[WRITTEN REQUEST] Copy word for word everything from the line containing "South America |" down to the line containing "Oceania | Titles: 1 -> 2", including both of those lines.

[MATERIAL PROVIDED]
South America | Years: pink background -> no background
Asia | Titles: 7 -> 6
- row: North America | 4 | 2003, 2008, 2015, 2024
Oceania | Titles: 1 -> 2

--

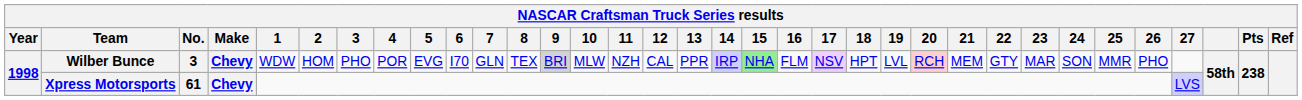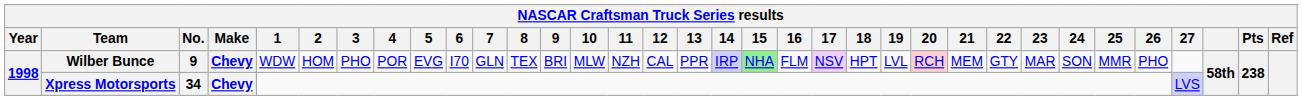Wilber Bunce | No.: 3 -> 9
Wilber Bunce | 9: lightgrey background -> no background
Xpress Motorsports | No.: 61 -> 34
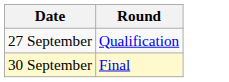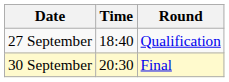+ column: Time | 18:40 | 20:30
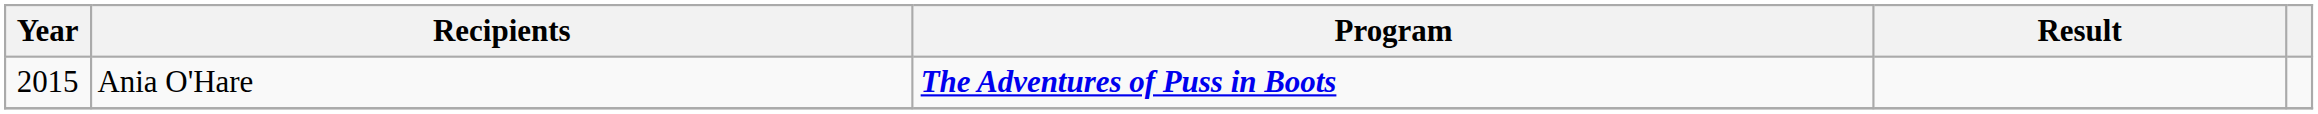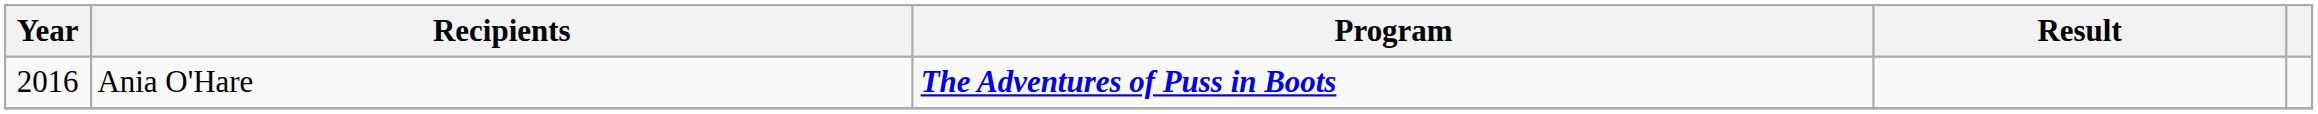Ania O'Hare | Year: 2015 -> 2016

[FINISHED ANSWER]
South America | Years: pink background -> no background
Asia | Titles: 7 -> 6
- row: North America | 4 | 2003, 2008, 2015, 2024
Oceania | Titles: 1 -> 2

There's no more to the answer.